• [WHAT TO DO]
A: List every section label that the passage on the Magic trade show gives for the exhibition floor.
B: Carry the passage on the Magic apparel trade show forward, picking up after its final sentence.

Cram as many responses to that question as will fit into the two million square feet of exhibition space at the Las Vegas Convention Center, and you have Magic. Magic is a twice yearly trade show for the apparel industry, a place where makers of clothes gather to display their wares for the benefit of retail buyers-the people who decide what boutiques and department stores all over the world will make available to consumers. Most every brand that you could think of is here (from Polo to True Religion Jeans, from Jhane Barnes to Timberland), along with many brands you probably could not think of.
The geography of Magic is the geography of consumer demographics: Sections are labeled Young Men's, Magic Kids, Active Lifestyle, Casual Lifestyle, Women's Sportswear, Dresses and Outerwear, and Streetwear. The mode of Magic is mercenary tribalism: buyers and sellers roaming the floor in their signifying outfits (there's a couture guy, here's a hip-hop girl, there goes a Japanese hipster kid), cutting their deals, while the trend prospectors and fashion editors study the action, looking for the smallest flicker of a pattern change in the garment zeitgeist. The language of Magic is an endless babel of logos and brands.

[Collected data entries]
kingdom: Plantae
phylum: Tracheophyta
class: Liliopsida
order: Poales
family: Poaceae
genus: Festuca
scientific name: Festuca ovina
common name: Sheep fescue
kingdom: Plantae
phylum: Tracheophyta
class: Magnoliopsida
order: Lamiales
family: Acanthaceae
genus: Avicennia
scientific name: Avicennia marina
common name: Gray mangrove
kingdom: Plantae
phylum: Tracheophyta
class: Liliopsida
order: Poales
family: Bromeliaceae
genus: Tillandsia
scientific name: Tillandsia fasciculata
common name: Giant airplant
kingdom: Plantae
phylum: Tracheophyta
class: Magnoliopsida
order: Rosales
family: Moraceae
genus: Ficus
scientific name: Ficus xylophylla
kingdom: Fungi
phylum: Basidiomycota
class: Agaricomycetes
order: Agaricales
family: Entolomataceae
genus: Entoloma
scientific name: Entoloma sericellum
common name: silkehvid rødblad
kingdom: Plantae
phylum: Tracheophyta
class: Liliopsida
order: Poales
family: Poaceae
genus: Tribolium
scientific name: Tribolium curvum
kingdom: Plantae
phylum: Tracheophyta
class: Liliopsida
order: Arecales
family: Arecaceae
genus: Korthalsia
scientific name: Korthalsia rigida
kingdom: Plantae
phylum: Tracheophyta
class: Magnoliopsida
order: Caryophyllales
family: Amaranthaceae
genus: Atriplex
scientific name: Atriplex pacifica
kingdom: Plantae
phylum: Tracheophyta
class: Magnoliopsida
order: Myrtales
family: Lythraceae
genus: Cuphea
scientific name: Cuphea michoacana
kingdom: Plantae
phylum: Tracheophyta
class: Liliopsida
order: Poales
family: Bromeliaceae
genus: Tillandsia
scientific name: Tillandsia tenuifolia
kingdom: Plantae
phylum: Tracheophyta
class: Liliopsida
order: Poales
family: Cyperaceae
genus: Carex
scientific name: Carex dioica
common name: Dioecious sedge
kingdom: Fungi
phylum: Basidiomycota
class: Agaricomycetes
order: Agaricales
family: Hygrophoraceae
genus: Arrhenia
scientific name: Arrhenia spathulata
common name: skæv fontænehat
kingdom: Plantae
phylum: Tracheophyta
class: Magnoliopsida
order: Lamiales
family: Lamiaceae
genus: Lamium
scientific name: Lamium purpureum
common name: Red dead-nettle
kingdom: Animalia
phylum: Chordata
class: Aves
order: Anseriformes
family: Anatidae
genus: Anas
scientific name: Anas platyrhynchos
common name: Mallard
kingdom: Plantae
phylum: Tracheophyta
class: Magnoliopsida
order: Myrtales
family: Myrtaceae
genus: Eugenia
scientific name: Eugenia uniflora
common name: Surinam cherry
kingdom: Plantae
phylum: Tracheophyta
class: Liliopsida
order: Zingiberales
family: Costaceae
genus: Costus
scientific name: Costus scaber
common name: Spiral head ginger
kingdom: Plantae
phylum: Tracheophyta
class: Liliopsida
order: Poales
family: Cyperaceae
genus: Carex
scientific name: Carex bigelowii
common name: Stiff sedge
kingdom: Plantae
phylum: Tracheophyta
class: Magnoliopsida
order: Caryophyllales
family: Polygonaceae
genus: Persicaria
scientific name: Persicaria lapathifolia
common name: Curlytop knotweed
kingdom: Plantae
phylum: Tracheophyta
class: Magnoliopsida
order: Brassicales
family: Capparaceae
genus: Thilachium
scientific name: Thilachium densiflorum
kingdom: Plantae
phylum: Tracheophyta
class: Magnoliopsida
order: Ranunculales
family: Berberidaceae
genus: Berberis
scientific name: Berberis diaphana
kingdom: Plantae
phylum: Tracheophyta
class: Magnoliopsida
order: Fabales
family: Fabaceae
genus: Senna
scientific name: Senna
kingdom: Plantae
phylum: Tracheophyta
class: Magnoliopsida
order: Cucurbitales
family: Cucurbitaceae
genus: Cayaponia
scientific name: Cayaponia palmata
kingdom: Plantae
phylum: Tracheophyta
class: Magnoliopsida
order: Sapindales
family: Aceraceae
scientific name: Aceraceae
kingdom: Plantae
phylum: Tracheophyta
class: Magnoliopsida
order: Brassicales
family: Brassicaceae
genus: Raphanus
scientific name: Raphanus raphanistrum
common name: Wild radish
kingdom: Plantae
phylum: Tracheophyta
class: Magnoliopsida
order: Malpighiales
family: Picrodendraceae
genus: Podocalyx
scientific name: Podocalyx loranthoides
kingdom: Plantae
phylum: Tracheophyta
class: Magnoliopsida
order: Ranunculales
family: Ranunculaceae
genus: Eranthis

• [FINAL RESULTS]
A: Young Men's, Magic Kids, Active Lifestyle, Casual Lifestyle, Women's Sportswear, Dresses and Outerwear, and Streetwear.

B:
Part of the reason for my first trip to Magic, in early 2005, was to connect with Bobby Kim, otherwise known as Bobby Hundreds. I had met him in Los Angeles some months earlier, and he seemed likely to be a great help to me as I worked to understand what was changing in the consumer marketplace. He was twenty-five years old, a Korean American who grew up in multicultural Los Angeles and was into hip-hop, punk, and skateboarding. He was the kind of person the youth-obsessed marketing industry chases relentlessly, and he knew it. But he scorned mainstream efforts to speak to his generation. I'd been struck, for example, by an essay on his Web zine blasting the "commercialized" version of skateboarding culture that he saw in the X Games or on MTV as a "big-industry ruse."
So that's Bobby Hundreds: He is hard to impress. I'm making him sound like a cynic, but that's not the case. He's a smart guy with a lot of hustle; he has the highest standards, the greatest expectations, the biggest dreams. He's the new consumer, the nightmare of the brand managers and retail buyers who make Magic hum. We'll spend more time with him later; but for now, all you need to know is that when Bobby Hundreds looked around Magic, it was with a knowing smirk. He saw through the whole charade-just as the experts said he should. All these brands have no meaning; each one was, he said, "just another clothing line."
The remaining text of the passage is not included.